Encore convient-il d'entretenir le mythe de l'imprévisibilité, essentiel à la transcendance – c'est le sens du scepticisme manifesté à l'endroit de ceux qui ont l'outrecuidance de prédire l'avenir. Les Vaudois, natifs d'un canton paysan et vigneron, hyperattentifs aux menaces du gel et de la grêle, sont de grands consommateurs de prévisions météorologiques, mais ils en sont aussi les plus véhéments dénonciateurs. C'est d'autant plus paradoxal que la météorologie suisse est probablement la plus fiable du monde, à une échéance maintenant hebdomadaire (alors que la météorologie française, par exemple, qui dispose pourtant d'un réseau d'installations tentaculaire et dispendieux, se borne à rapporter le temps du jour précédent, et, dans les cas limites, le temps qu'il est en train de faire). Je me flatte de compter parmi les rarissimes Vaudois à reconnaître cette réalité pourtant vérifiable quotidiennement: à l'ère de la physique quantique, du principe d'incertitude et des ensembles flous, la météorologie suisse peut être considérée comme une des ultimes sciences exactes.

Demain, il fera donc beau, c'est sûr à cent pour cent, et la concierge ne manquera pas de le constater, tout en continuant imperturbablement à vilipender les prévisions du temps. J'ai même constaté que certains de mes amis, qui font pourtant profession d'athéisme, n'hésitaient pas à mentir, c'est-à-dire à attribuer rétrospectivement à la météo des prévisions fausses, pour sauvegarder l'idée que les nuages et les dépressions obéissent à une puissance ou à une volonté qui nous dépassent. Cela tient de la superstition: la prétention météorologique est ressentie comme sacrilège, c'est le fruit volé à l'arbre de la connaissance, c'est Icare qui ne craint pas d'explorer les nuages, c'est le défi que Don Juan lance à la statue du Commandeur, c'est un péché d'orgueil. On calomnie par conséquent la météo pour de pieux motifs, pour entretenir l'humilité et l'irresponsabilité de l'homme devant le sort; on assimile ainsi la réalité en général, et plus spécialement l'actualité mondiale, à une permanente intempérie qu'il serait insensé de prétendre maîtriser. Il conviendrait en l'occurrence d'inverser la formule de Cocteau: puisque ces événements menacent de nous impliquer, feignons qu'ils nous échappent, entretenons-en le mystère!

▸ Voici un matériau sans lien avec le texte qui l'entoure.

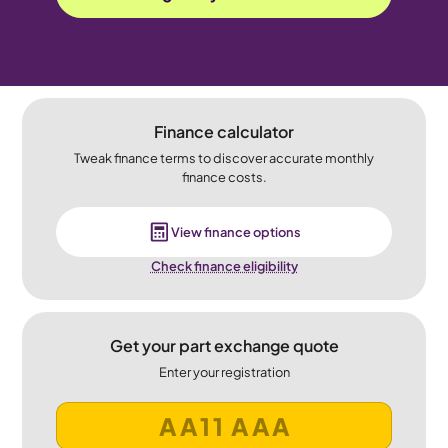
Finance calculator
Tweak finance terms to discover accurate monthly
finance costs.
View finance options
Check finance eligibility
Get your part exchange quote
Enter your registration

Cette conception typiquement vaudoise de la météorologie (des phénomènes imprévisibles, des météorologues hâbleurs, et des vignerons sceptiques) n'a pas seulement un enjeu métaphysique mais politique, en tant que modèle ou paradigme d'une idéologie agrarienne qui érige l'économie en fatalité, les politiciens en charlatans, et la résignation en sagesse.